● **PASSAGE SHOWN**:
Article 5. Award of Deferred Stock Units for Non-Employee Directors
5.1 Award of Deferred Stock Units for Non-Employee Directors
5.2 Award of Deferred Stock Units for New Non-Employee Directors
5.3 Deferral of Retainers and Fees into Stock Units
5.4 Payout of Deferred Stock Units
5.5 Stock Units

Article 6. Cash Deferral Account
6.1 Cash Deferral Account
6.2 Cash Deferral Elections
6.3 Interest on Cash Deferral Accounts
6.4 Form and Timing of Payout of Cash Deferral Accounts
6.5 Conversion of Non-Employee Director's Cash Deferral Account to Deferred Stock Units

Article 7. Amendment, Modification, and Termination
7.1 Amendment, Modification, and Termination
7.2 Awards Previously Granted

Article 8. Miscellaneous
8.1 Elections
8.2 Assignment
8.3 Savings Clause
8.4 Death of a Director/Beneficiary Designation
8.5 No Right of Nomination
8.6 Successors
8.7 Requirements of Law
8.8 Governing Law
8.9 Adjustments


AT&T Inc.
Non-Employee Director Stock and Deferral Plan

Article 1. Purpose

The purpose of the Non-Employee Director Stock and Deferral Plan (the "Plan") (formerly the Deferred Compensation Plan for Non-Employee Directors) is to promote the achievement of long-term objectives of AT&T Inc. by linking the personal interests of Non-Employee Directors to those of the Company's stockholders and to attract
and retain Non-Employee Directors of outstanding competence.

Article 2. Definitions

Whenever used in the Plan, the following terms shall have the meanings set forth below and, when the defined meaning is intended, the initial letter of the word is capitalized:

(a) "Annual Retainer" or "Retainer" means the payments made to Directors for their annual Board service.  It includes any additional Retainer paid to Committee Chairpersons or the Lead Director.  "Base Annual Retainer" means the Annual Retainer without any additional amounts for Committee Chairpersons, Lead Directors or otherwise.
(b) "Award" means, individually or collectively, an award under this Plan of Stock Units.
(c) "Board" means the Board of Directors of the Company.

● **RECORDS**:
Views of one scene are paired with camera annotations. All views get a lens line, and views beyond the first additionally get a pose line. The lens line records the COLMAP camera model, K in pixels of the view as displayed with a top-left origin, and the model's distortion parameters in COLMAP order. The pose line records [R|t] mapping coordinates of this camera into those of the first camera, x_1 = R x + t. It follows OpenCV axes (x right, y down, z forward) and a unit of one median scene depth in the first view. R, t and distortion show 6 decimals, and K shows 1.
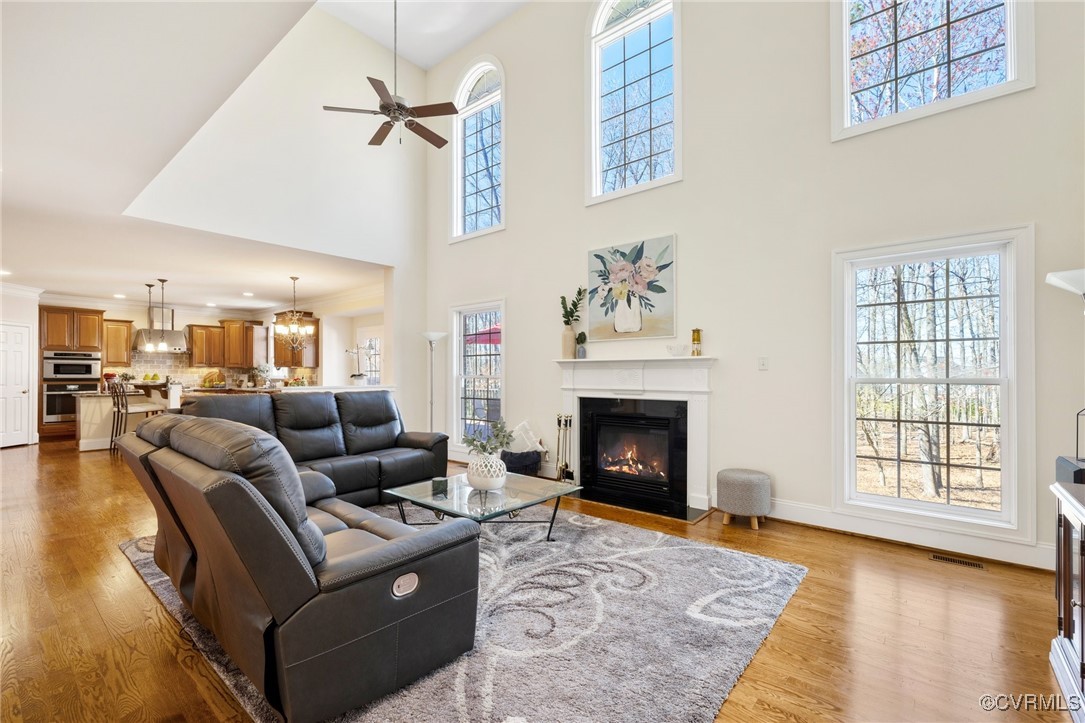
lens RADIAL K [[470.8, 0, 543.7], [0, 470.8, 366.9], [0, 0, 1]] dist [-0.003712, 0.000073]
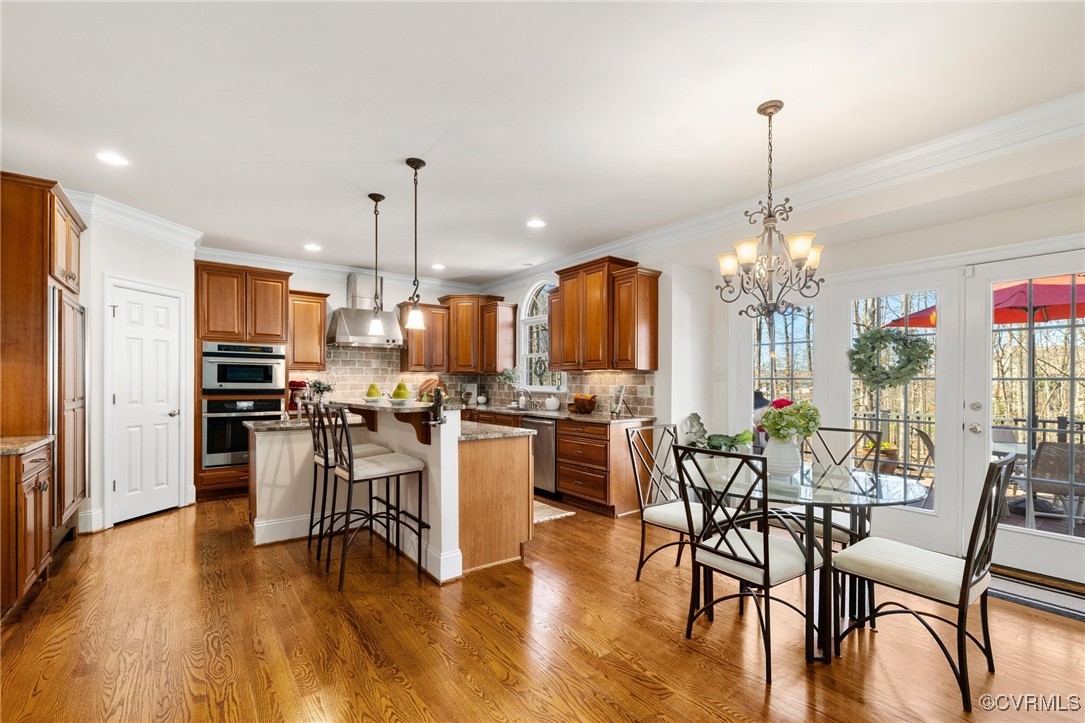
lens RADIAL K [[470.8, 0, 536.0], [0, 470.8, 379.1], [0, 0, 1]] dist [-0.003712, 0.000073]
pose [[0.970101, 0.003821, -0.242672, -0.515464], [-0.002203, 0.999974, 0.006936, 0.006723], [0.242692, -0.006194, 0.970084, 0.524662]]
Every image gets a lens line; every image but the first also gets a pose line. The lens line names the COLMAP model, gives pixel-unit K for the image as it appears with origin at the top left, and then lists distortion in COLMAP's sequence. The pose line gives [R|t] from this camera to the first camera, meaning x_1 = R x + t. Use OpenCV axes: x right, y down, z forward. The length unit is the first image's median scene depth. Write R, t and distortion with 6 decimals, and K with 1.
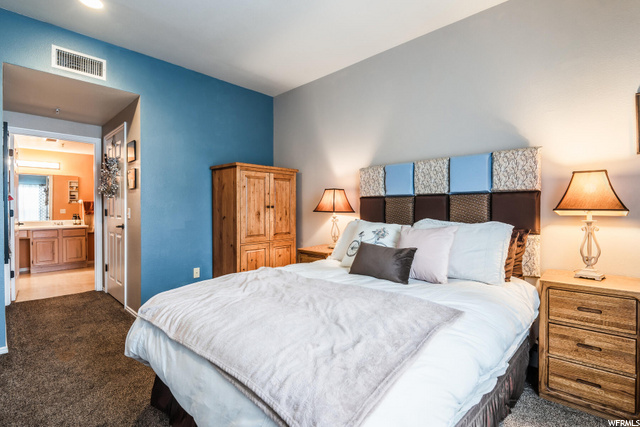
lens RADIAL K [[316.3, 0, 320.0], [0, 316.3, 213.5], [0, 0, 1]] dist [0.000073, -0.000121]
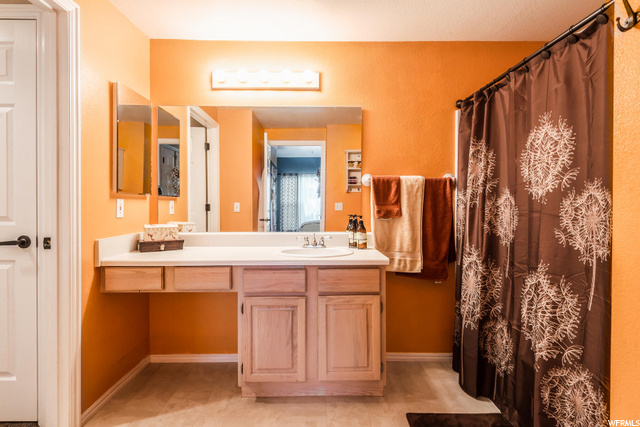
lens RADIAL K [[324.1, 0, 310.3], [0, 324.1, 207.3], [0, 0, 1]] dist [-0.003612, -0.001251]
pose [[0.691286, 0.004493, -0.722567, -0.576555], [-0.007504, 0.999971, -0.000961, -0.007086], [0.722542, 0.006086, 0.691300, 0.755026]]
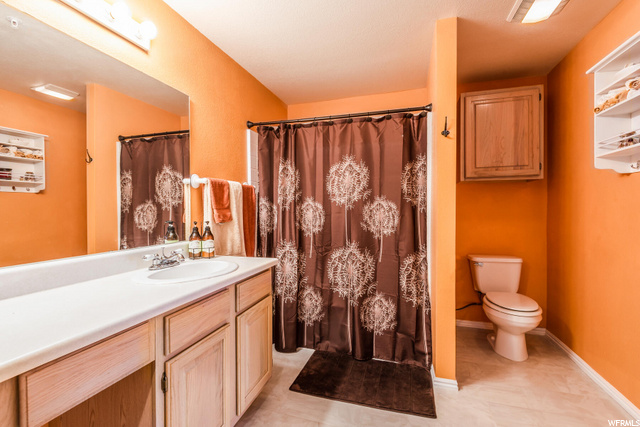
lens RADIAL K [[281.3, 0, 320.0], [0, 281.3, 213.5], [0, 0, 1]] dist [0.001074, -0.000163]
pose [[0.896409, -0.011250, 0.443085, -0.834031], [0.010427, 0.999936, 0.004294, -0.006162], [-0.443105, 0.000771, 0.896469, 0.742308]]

● **EXERCISE REQUIREMENTS**:
Continue the plan text from the end of the passage shown, before the records, drafting the definitions that follow in Article 2.

● **EXPECTED ANSWER**:
(d) "Business Day" means any day that the Company is open for the regular transaction of business.
(e) "Company" means AT&T Inc., a Delaware corporation.
(f) "Director" means any individual who is a member of the Board, including Advisory Directors.
(g) "Employee" means any full-time, nonunion, salaried employee of the Company or of the Company's directly or indirectly held subsidiaries. For purposes of the Plan, an individual whose only employment relationship with the Company is as a Director shall not be deemed to be an Employee.
(h) "Fair Market Value" or "FMV" means the closing price on the New York Stock Exchange ("NYSE") for Shares on the relevant date, all as determined by the Company.  In lieu of the foregoing, the Board may select any other index or measurement to determine the FMV of Shares under the Plan.
(i) "Non-Employee Director" means any individual who is a member of the Board but who is not otherwise an Employee, nor has otherwise been an Employee.
(j) "Participant" means a person who is entitled to participate in the Plan.
(k) "Shares" means shares of common stock of the Company, par value one dollar ($1.00) per share.
(l) "Stock Unit" or "Unit" means an Award acquired by a Participant as a measure of participation under the Plan, and having a value equal to one (1) Share.
(m) "Trading Day" means any day that the Shares are traded on the NYSE.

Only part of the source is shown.